The purpose of this application is to allow people to set up a number of IMAP email accounts, login to them periodically, and check unread emails against a set of patterns, including sender, subject, and body, as well as attachment patterns. When a match is found, the attachment is routed to a specified location. New IMAP accounts and patterns can be added using JSON files.
python = "^3.8"
boto3 = "^1.26.45"
configparser = "^5.3.0"
keyring = "^23.13.1" # Optional
Via poetry (Installation instructions here):
poetry install
pip3 install boto3
pip3 install configparser
pip3 install keyring # Optional
Configure the following files:
- ./src/email_file_monitoring/imap_accounts.json
- ./src/email_file_monitoring/default_email_rules.json
python3 src/email_file_monitoring/main.py
The module for retrieving database passwords is located at './src/email_file_monitoring/utils/password.py'. By default it uses the 'keyring' library, accepts two strings of 'secret_key' and 'user_name' and returns a string of 'password'. If you wish to use a different method of storing and retrieving database passwords, modify this .py file.
If you require more significant changes to how the password is retrieved (Eg. need to pass a different number of parameters), it is called by the './src/email_file_monitoring/main.py' module.
If you do wish to use the keyring library, create the below password entries ("account_name" is specified in the imap_accounts.json file below, "name" is specified under a given condition in the _email_rules.json files below):
-
For each IMAP account:
- account_name, imap_password_key
-
For each S3 delivery target:
- name, "S3AccessKey"
- name, "S3SecretKey"
The application is primarily controlled by .json files. The first is:
./src/email_file_monitoring/imap_accounts.json
Contains the details for each IMAP account to be connected to. It looks like the below:
{
"imap_accounts": [
{
"account_name": "XYZ_Department_Sales_Files",
"imap_username": "user1",
"imap_server": "imap.example.com",
"imap_port": 993,
"imap_password_key": "password_key"
}
]
}
- account_name: General name for the file processing area. It could be named based on the email address being monitored, or the department the files are being delivered for, etc.
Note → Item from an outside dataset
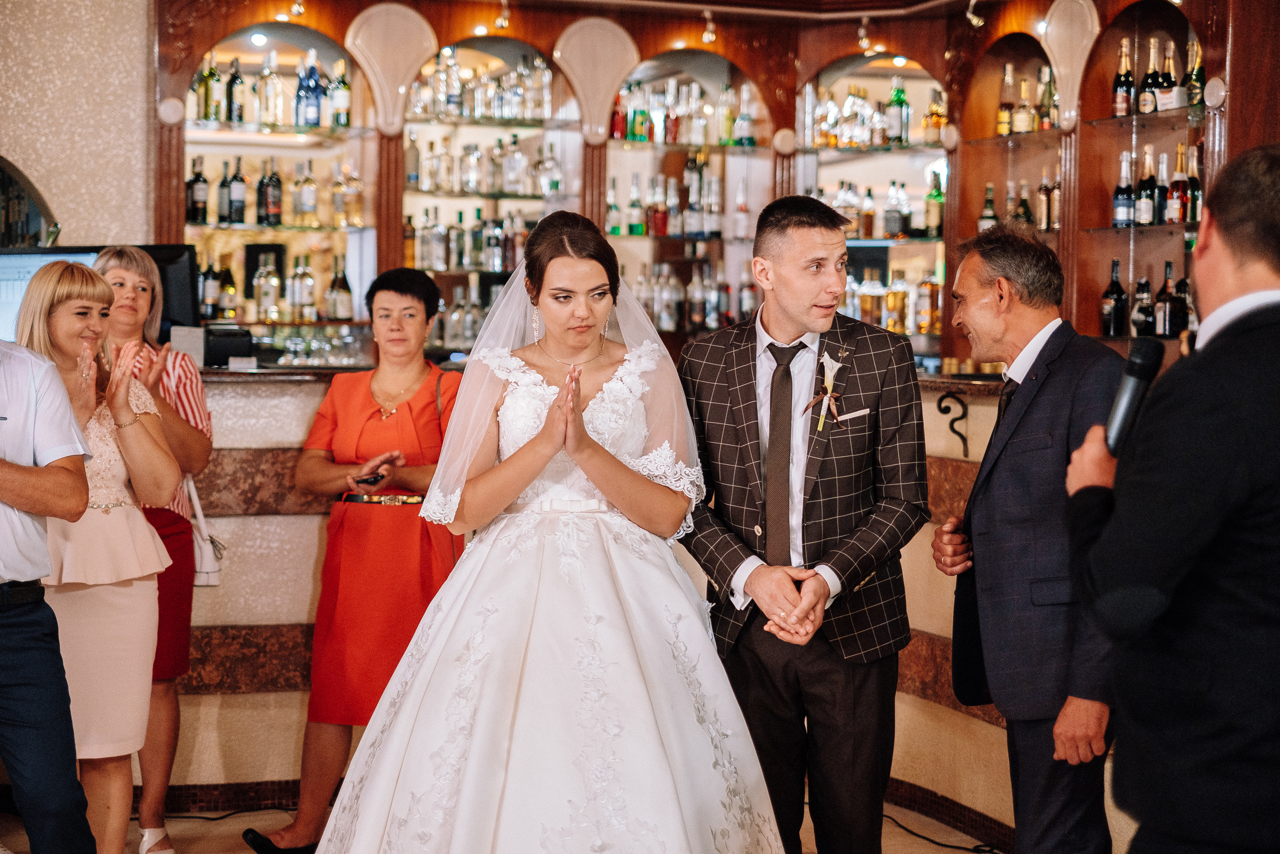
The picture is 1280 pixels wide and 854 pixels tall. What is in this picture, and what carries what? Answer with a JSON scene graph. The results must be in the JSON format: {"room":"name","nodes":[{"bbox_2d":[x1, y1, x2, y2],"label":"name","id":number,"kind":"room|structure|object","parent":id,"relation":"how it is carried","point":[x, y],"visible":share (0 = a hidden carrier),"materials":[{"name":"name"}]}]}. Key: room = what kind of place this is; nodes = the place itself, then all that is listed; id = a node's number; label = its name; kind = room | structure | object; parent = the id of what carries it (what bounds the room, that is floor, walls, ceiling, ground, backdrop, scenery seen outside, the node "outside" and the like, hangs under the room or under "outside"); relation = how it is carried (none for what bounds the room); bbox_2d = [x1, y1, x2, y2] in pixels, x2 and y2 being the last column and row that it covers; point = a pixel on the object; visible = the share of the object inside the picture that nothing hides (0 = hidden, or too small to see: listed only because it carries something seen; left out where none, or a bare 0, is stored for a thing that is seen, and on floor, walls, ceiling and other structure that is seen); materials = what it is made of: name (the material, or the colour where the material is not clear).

- imap_username: Login username for IMAP server
- imap_server: IMAP Server Address
- imap_port: IMAP Server Port
- imap_password_key: Key to be used along with "account_name" for retrieving the correct password
./src/email_file_monitoring/default_email_rules.json
Holds the specific patterns to look for and where to deliver the files when they are detected.
"conditions": [
{
"name": "example_entry_will_be_ignored",
"pattern": {
"sender": "@domain",
"subject": ["Pattern01", "Pattern02"],
"body": ["Pattern01", "Pattern02"],
"attachments": [
{
"filename": [".csv"]
}
]
},
"delivery": {
"target": "local",
"path": "/path/to/save/files"
},
"delivery": {
"target": "s3",
"region": "us-west-1",
"bucket": "my-bucket-name",
"subfolder": "sub-folder1/sub-folder2/"
}
}
Note: Multiple "delivery" keys shown for demonstration, but only one should be used per condition entry
- name: Name for the condition being defined
- pattern
- sender: String pattern to check against the "Sender" field
- subject: List of strings to check against the "Subject" field
- body: List of strings to check against the "Body" field
- filename: List of strings to check against the "Filename" field of each attachment
- delivery
- target: Delivery target type
- path: Local file path to deliver attachments
- region: S3 bucket region
- bucket: S3 bucket name
- subfolder: Subfolder(s) to deliver within bucket (optional)
A few notes:
- The first entry "example_entry_will_be_ignored" will be ignored by the program. Leaving this here may make it easier to refer to the proper syntax and which patterns are available
- For items defined as lists above, leave them in [], even if only a single pattern is desired
- Every condition must have a "filename" section, as well as at least one of "sender", "subject" or "body" sections defined
- If the body is of type "multipart/alternative", the "text/plain" version will be preferred over the "text/html" version
- Currently the program can only deliver files locally and to an S3 bucket. Eventually the program will be enhanced to deliver to other locations (FTP Servers, Sharepoint, etc.)
By default all accounts will use the default_email_rules.json file to determine their conditions. However, you can create account-specific condition files, if a given account can locate a file in the same location with the name "{account_name}_email_rules.json".
For example, if you have an account_name in your "imap_accounts.json" with a value of "Acme_Sales_Files", then it will look for "Acme_Sales_Files_email_rules.json" and use it instead of the default.
My name is James Larsen, and I have been working professionally as a Business Analyst, Database Architect and Data Engineer since 2007. While I specialize in Data Modeling and SQL, I am working to improve my knowledge in different data engineering technologies, particularly Python.